Test the Configuration
SpeedWorkers implements a test request where it responds with a specific value to a specific URL. If you send a request to https://www.yourdomain.com (set the right domain and replace WEBSITEID with the website ID provided by Botify), you will get an HTTP status code 200 (OK) and a response body simply containing “Success”.
Botify will perform a batch of automated tests once the lambdas are deployed in a staging environment (accessible from the outside). Otherwise, these tests will have to be performed manually.

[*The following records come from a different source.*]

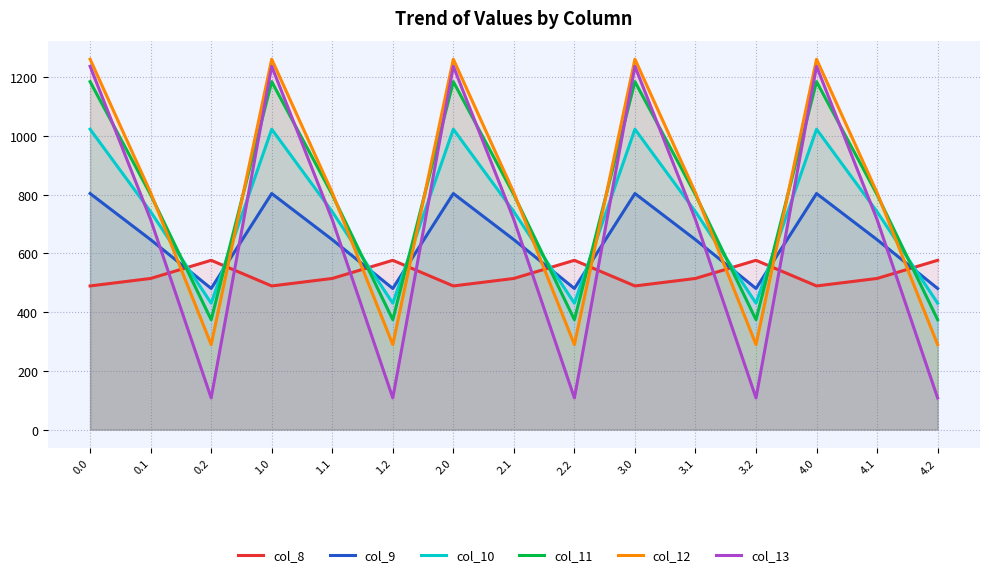

Which series has the widest spread of values?

col_13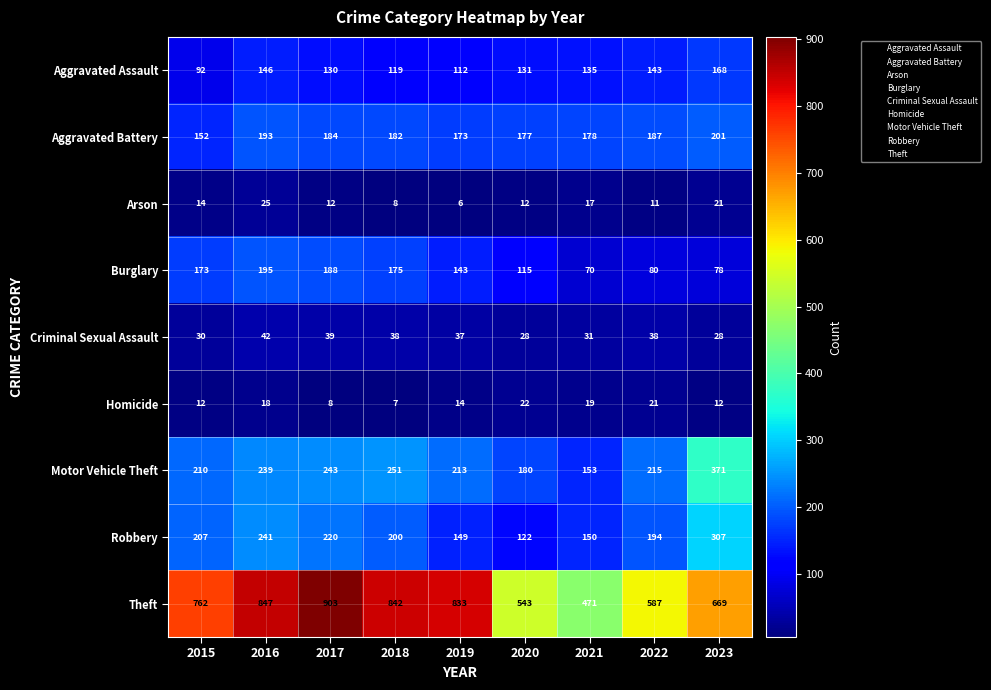

What is the spread (max minus min) of values at 2018?

835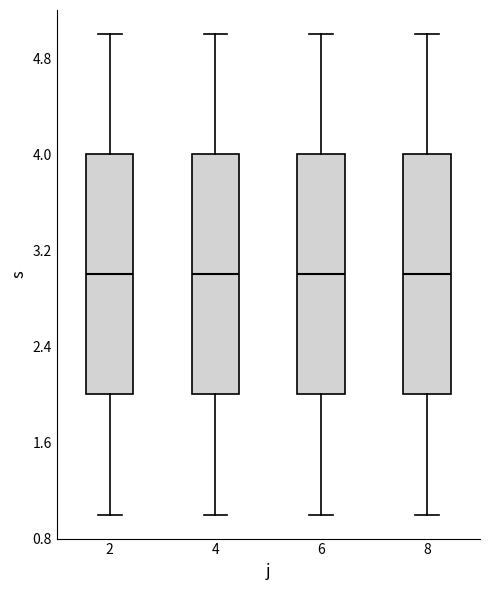

Where does the lower whisker of the box at x = 4 end on the y-axis? The values are not printed on the chart, so give them approximately, as read against the axis.

1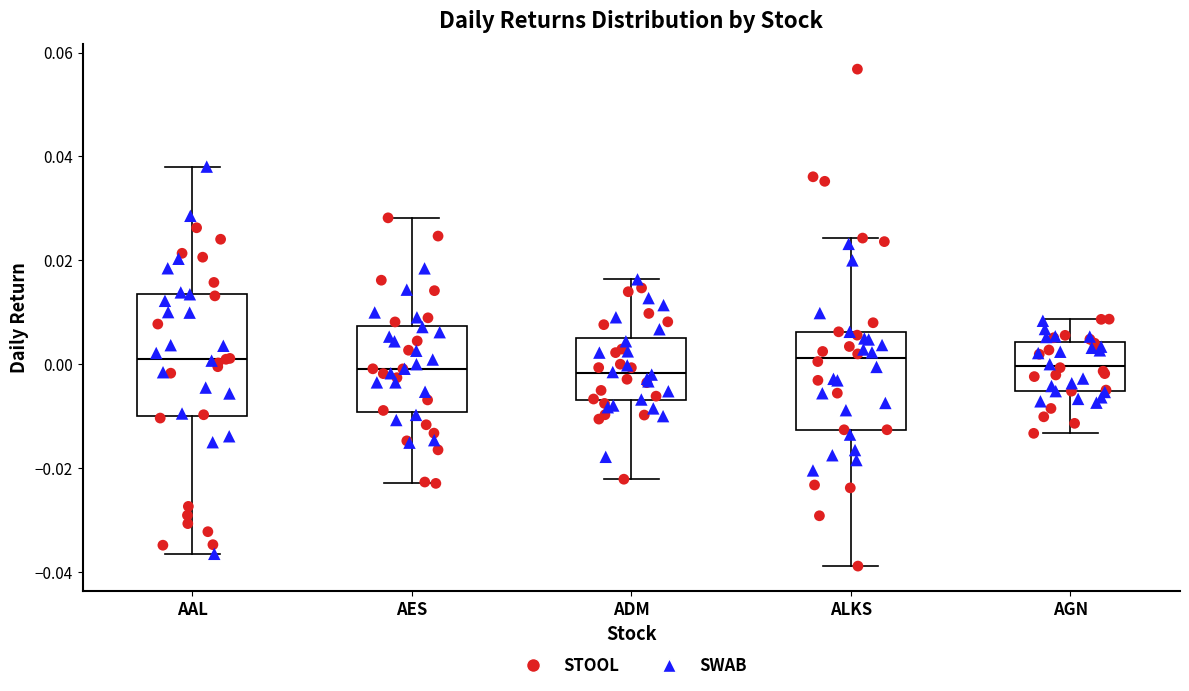

Where is the lower edge of the box for AAL on the y-axis? The values are not printed on the chart, so give them approximately, as read against the axis.

-0.010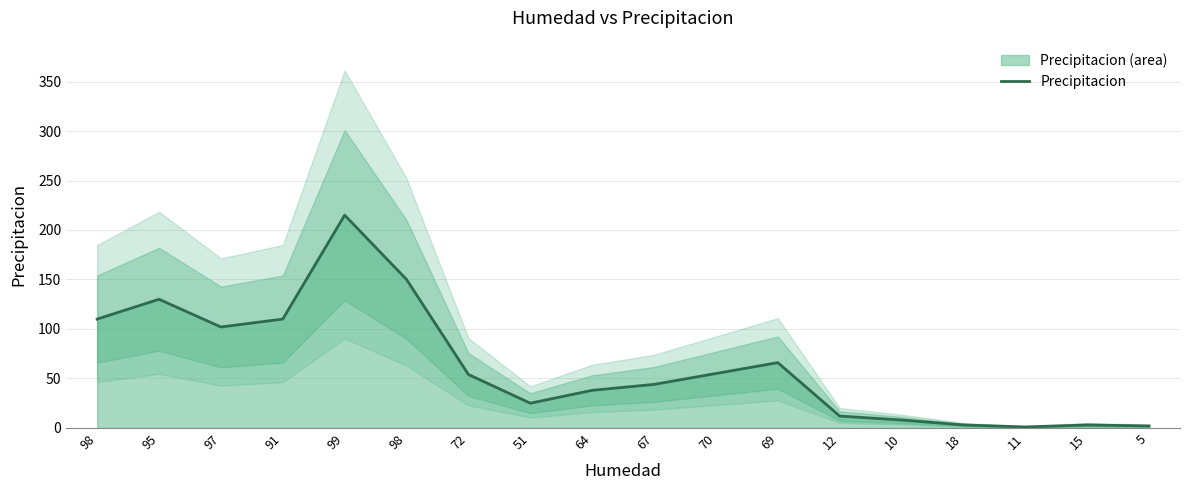

What is the smallest value displayed?

1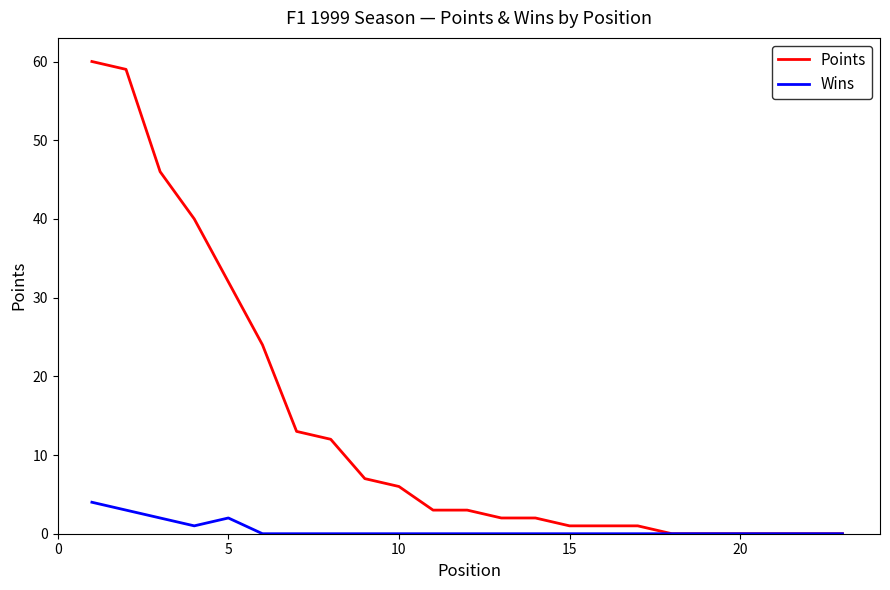

Which series has the largest total across all categories?

Points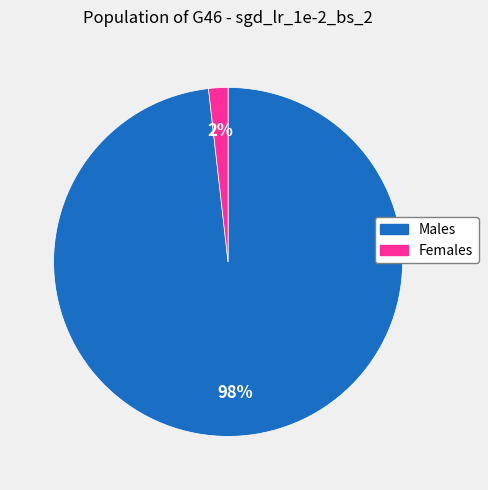

To the nearest percent, what is the difference between the largest and smallest slice percentages?

96%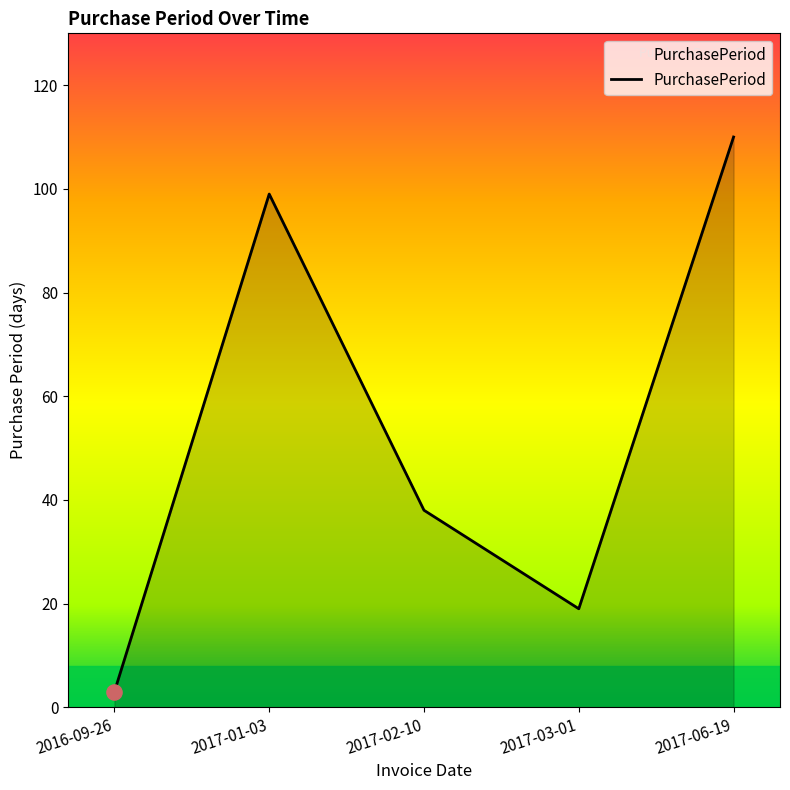

What is the change in value from 2016-09-26 to 2017-02-10?

+35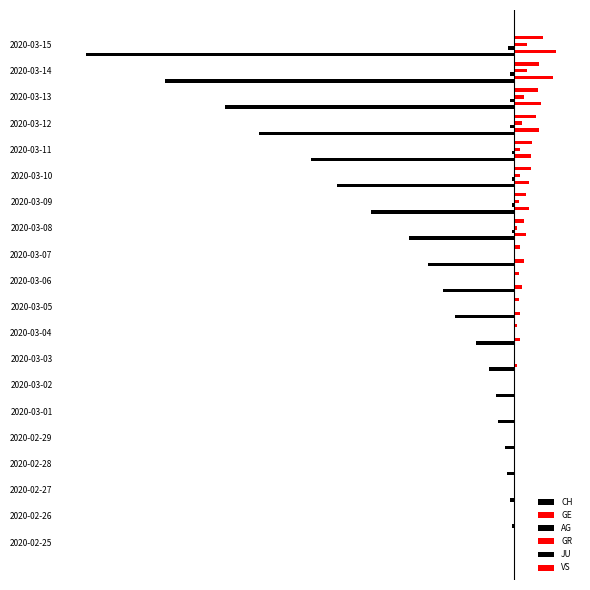

Where does the GR series first go above 1?

2020-03-08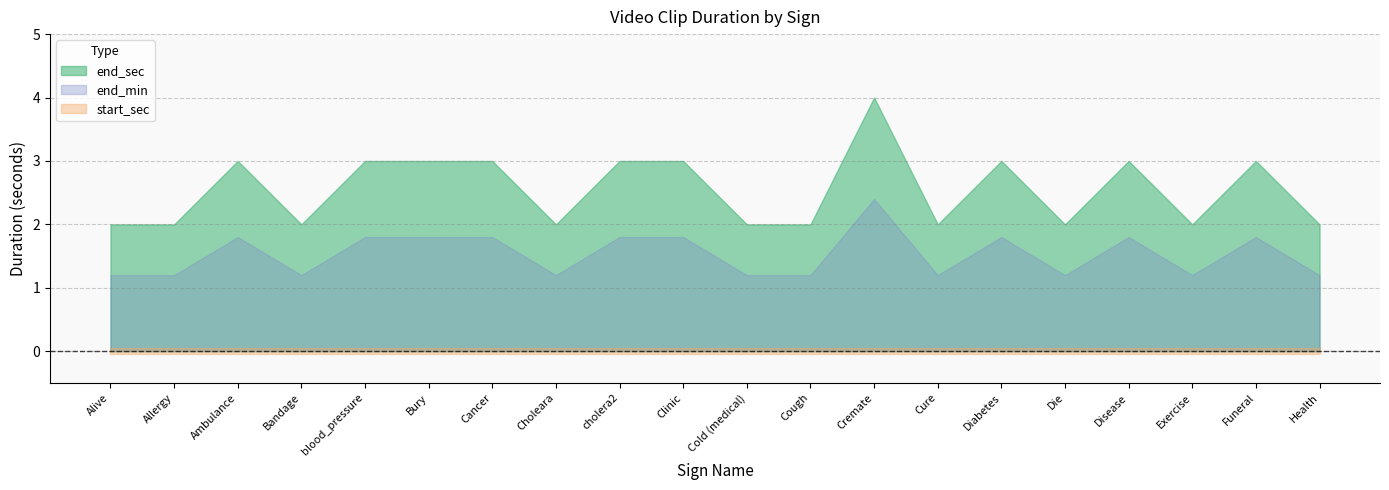

Does the chart display data point markers on the line(s)?

No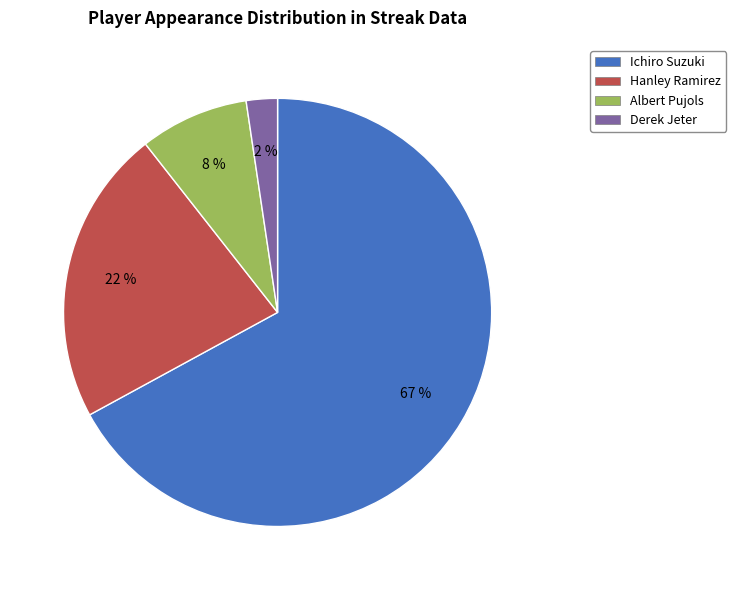

Rank the categories by value from highest to lowest.

Ichiro Suzuki, Hanley Ramirez, Albert Pujols, Derek Jeter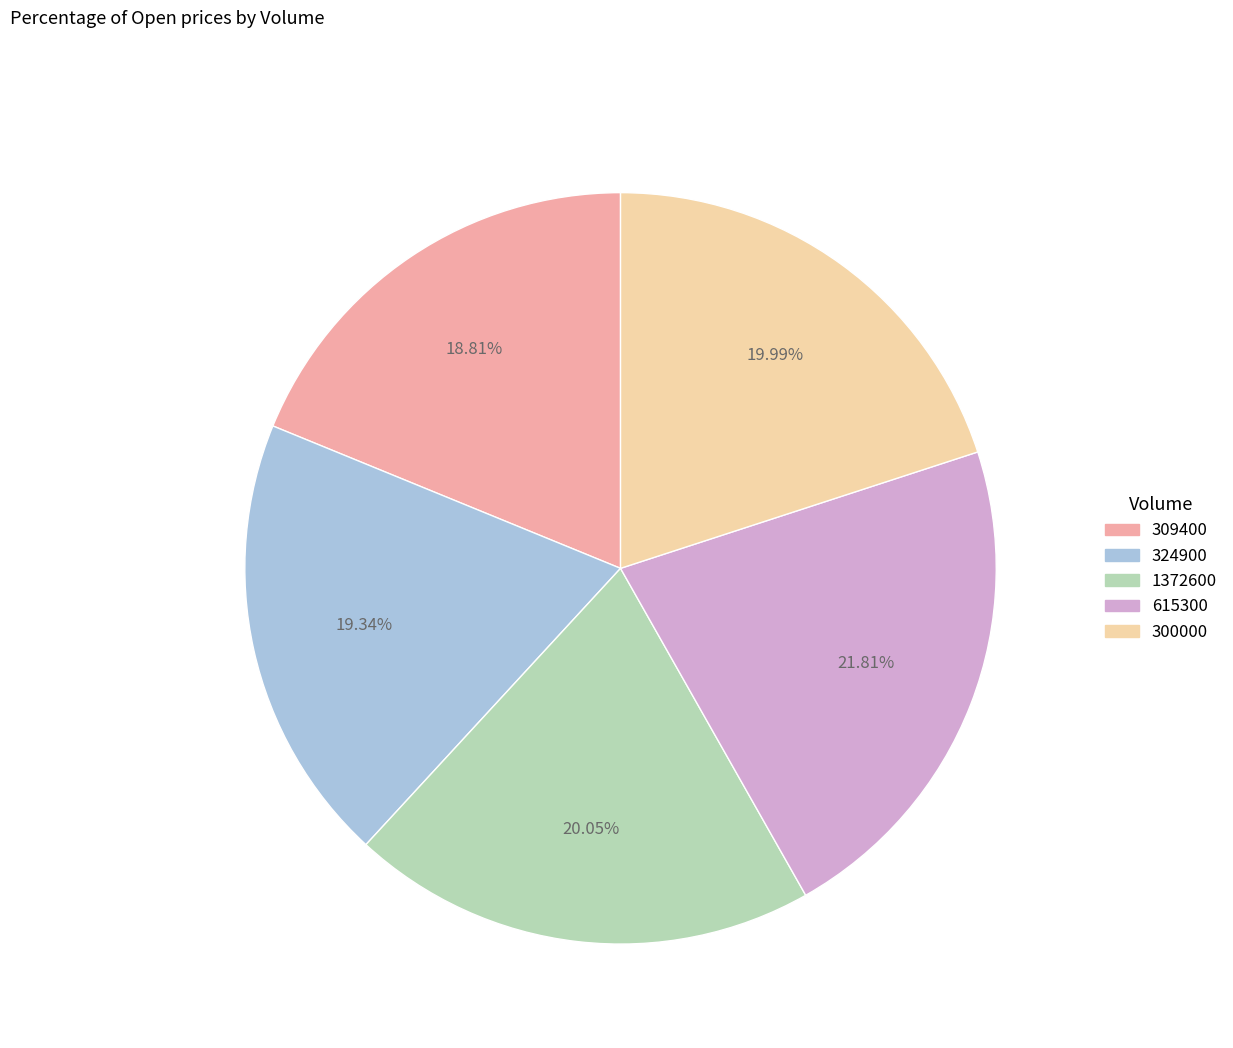

To the nearest percent, what is the difference between the largest and smallest slice percentages?

3%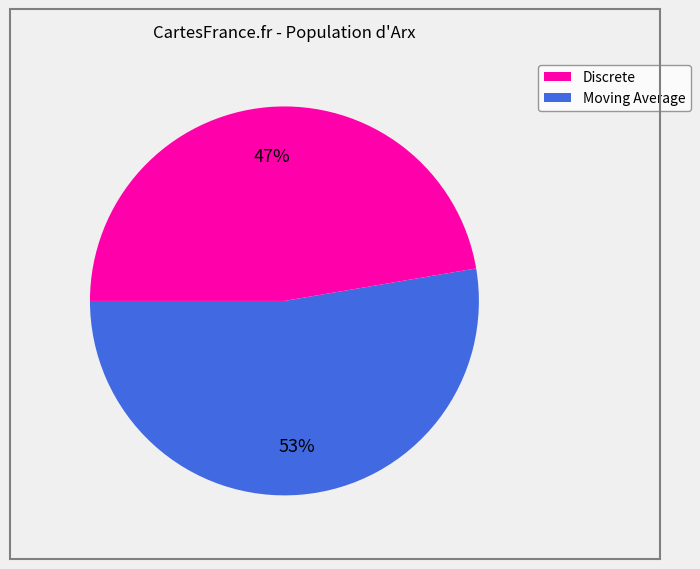

Which has a higher value, Discrete or Moving Average?

Discrete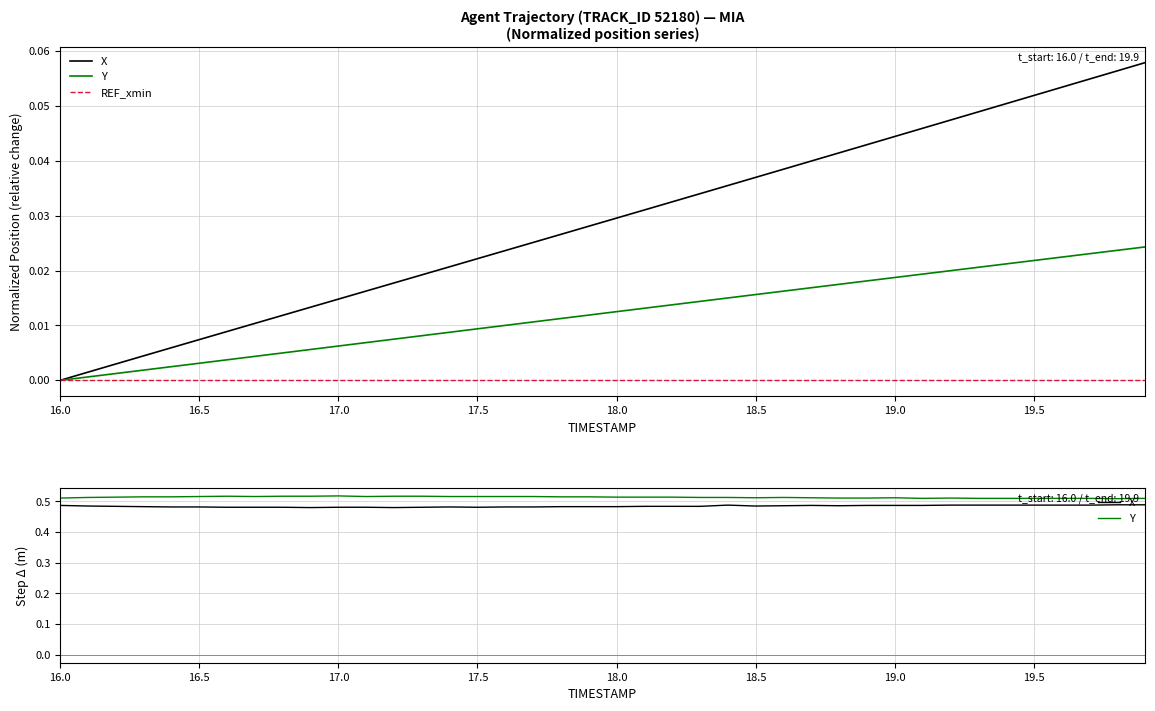

What is the average value of the Y series?

0.5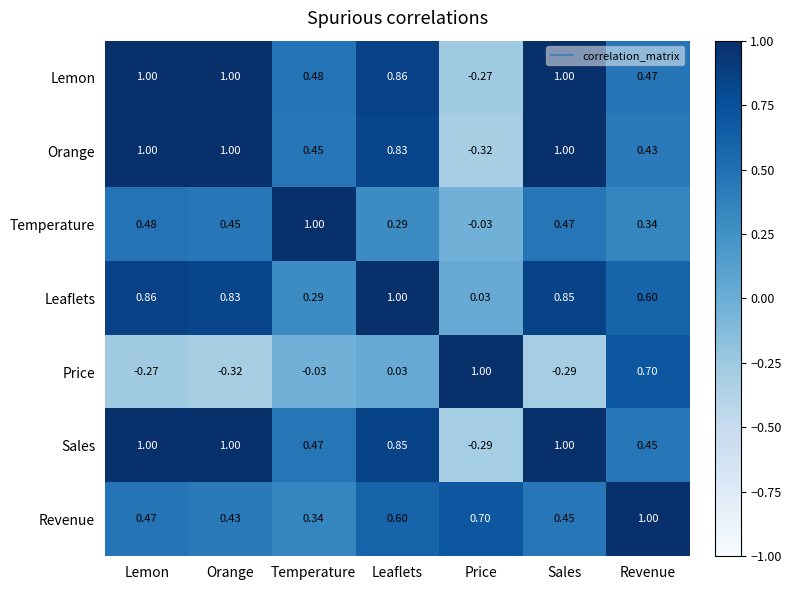

List the labels in order of Temperature value, smallest first.

Price, Leaflets, Revenue, Orange, Sales, Lemon, Temperature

Validating the SpeedWorkers Integration
To validate the integration of SpeedWorkers in your environment, you can send the following requests.
"Always Success" Test
The "always success" test will force SpeedWorkers to return a cache hit even if the page is not in the cache. This test ensures that SpeedWorkers is called and its reply returned to the bot:
Always Success (force a cache hit in SW)
--------------
URL: Your homepage (https://www.mywebsite.com)
Headers:
User-Agent: botify-bot-sw-test
X-Sw-Options: passed-through,request-time,always-success,echo-67674
X-Sw-Options-Auth: XXXXXX <= the website ID provided by Botify
Expected response:
Status: 200
Body: "Success"
Headers:
X-Ftlcdn-Status: false
X-Sw-Echo: 67674
X-Sw-Passed-Through: true
X-Sw-Status: success
"Cache Miss" Test
The "cache miss" test forces SpeedWorkers to return a cache miss even if it has the page in the cache. This test ensures that when SpeedWorkers can't deliver the page, the request falls back properly:
URL: Your homepage (https://www.mywebsite.com)
Headers:
User-Agent: botify-bot-sw-test
X-Sw-Options: passed-through,request-time,always-notfound,echo-41521
X-Sw-Options-Auth: XXXXXX <= the website ID provided by Botify
Expected response:
Status: 200
Body: your homepage
Headers:
NO X-Sw-... headers
"Timeout" Test
The "timeout" test forces SpeedWorkers to delay its response enough to trigger the timeout in your environment. This test ensures that when SpeedWorkers doesn't reply, the request falls back properly:
URL: Your homepage (https://www.mywebsite.com)
Headers:
User-Agent: botify-bot-sw-test
X-Sw-Options: passed-through,request-time,always-timeout,echo-42300
X-Sw-Options-Auth: XXXXXX <= the website ID provided by Botify
Expected response after several seconds:
Status: 200
Body: your homepage
Headers:
NO X-Sw-... headers
Revisit Log Files
Please revisit the log files being passed to Botify for ingestion and confirm you are sending us the following:
origin.speedworker.com
cluster.speedworker.com
Troubleshooting
If sending a request to SpeedWorkers doesn’t return the expected response when testing the integration, try the following:
Replace the SpeedWorkers host (origin) with a third-party service like PutsReq, Request Catcher - record HTTPS requests, webhooks, API calls, or Beeceptor - Rest API mocking in seconds. It will help you verify that the call to SW is correct.
Remove the failover rule to get details in the edge diagnostic tools about why the request to SpeedWorkers fails, such as the Akamai reference error.
❗️Before testing with a third-party service, change the website ID and token in the recv snippet to avoid leaking them.